Why Horizontal Clearance Is Important In Seismic Rack Installations
By MHI Industry Group, RMI (Rack Manufactures Institute)
When an earthquake happens, the ground moves. And, shortly thereafter, any vertical structures on top of the shaking ground move too. That includes both the walls and support columns of a warehouse, and the storage rack inside those structures. In order to increase the safety of any persons in the proximity of the rack—and to minimize damage to the rack or the building by preventing the two from colliding and causing a potential damage or collapse during a strong earthquake—RMI’s ANSI MH16.1-2012: Specification for the Design, Testing and Utilization of Industrial Steel Storage Racks requires a certain amount of horizontal clearance (also called seismic separation) between the two.

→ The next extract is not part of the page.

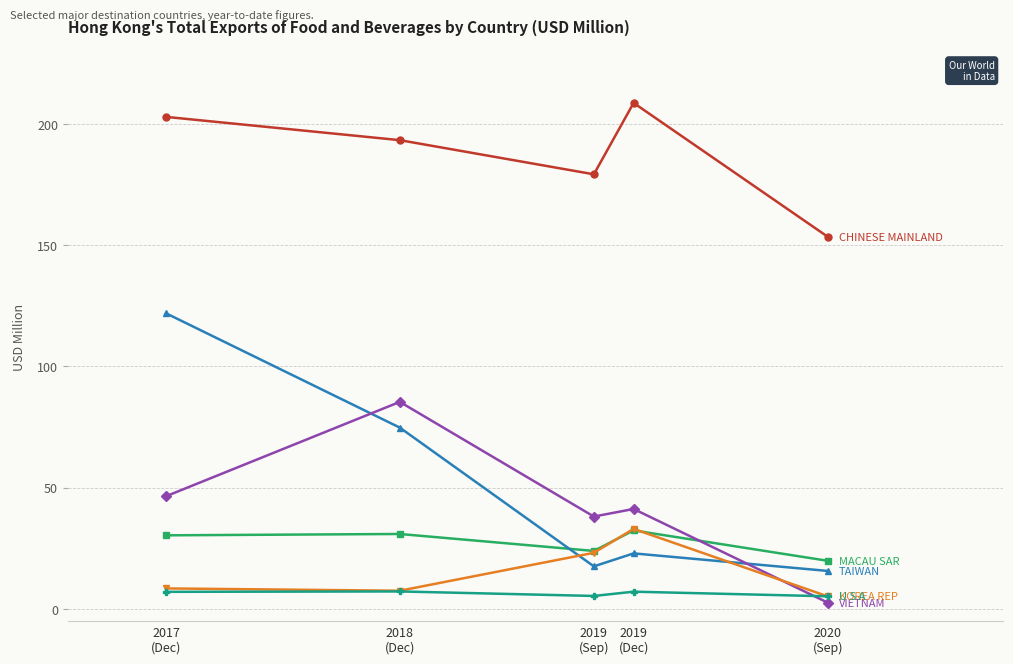

What is the maximum value shown in the chart?

208.8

As detailed in Section 2.6.6 of RMI/ANSI MH16.1-2012, there must be a seismic separation between the rack and the building components within facilities in geographic regions Design Category D or higher on a scale of A to F (as designated by Seismic Design Categories determined from the building codes). The amount of separation is determined by a series of engineering calculations performed during the initial racking system design phase.
Based on the installation’s location, a professional rack design engineer can estimate how much the rack and building structures are each going to move during a seismic event. The outcome of those calculations determines a safe separation distance from the building’s structural columns for placement of the rack system.
At a maximum, the rack bays and building columns should be separated by a distance equivalent to 5% of the rack height in the more flexible down-aisle (parallel to the storage rack shelf beams) direction, and 2% of the rack height in the cross-aisle (perpendicular to the rack access openings) direction. This essentially creates an oval of empty space around each building column, minimizing the risk of it being impacted by a rack during an earthquake and increasing the structural safety of the facility and the personal safety of its occupants.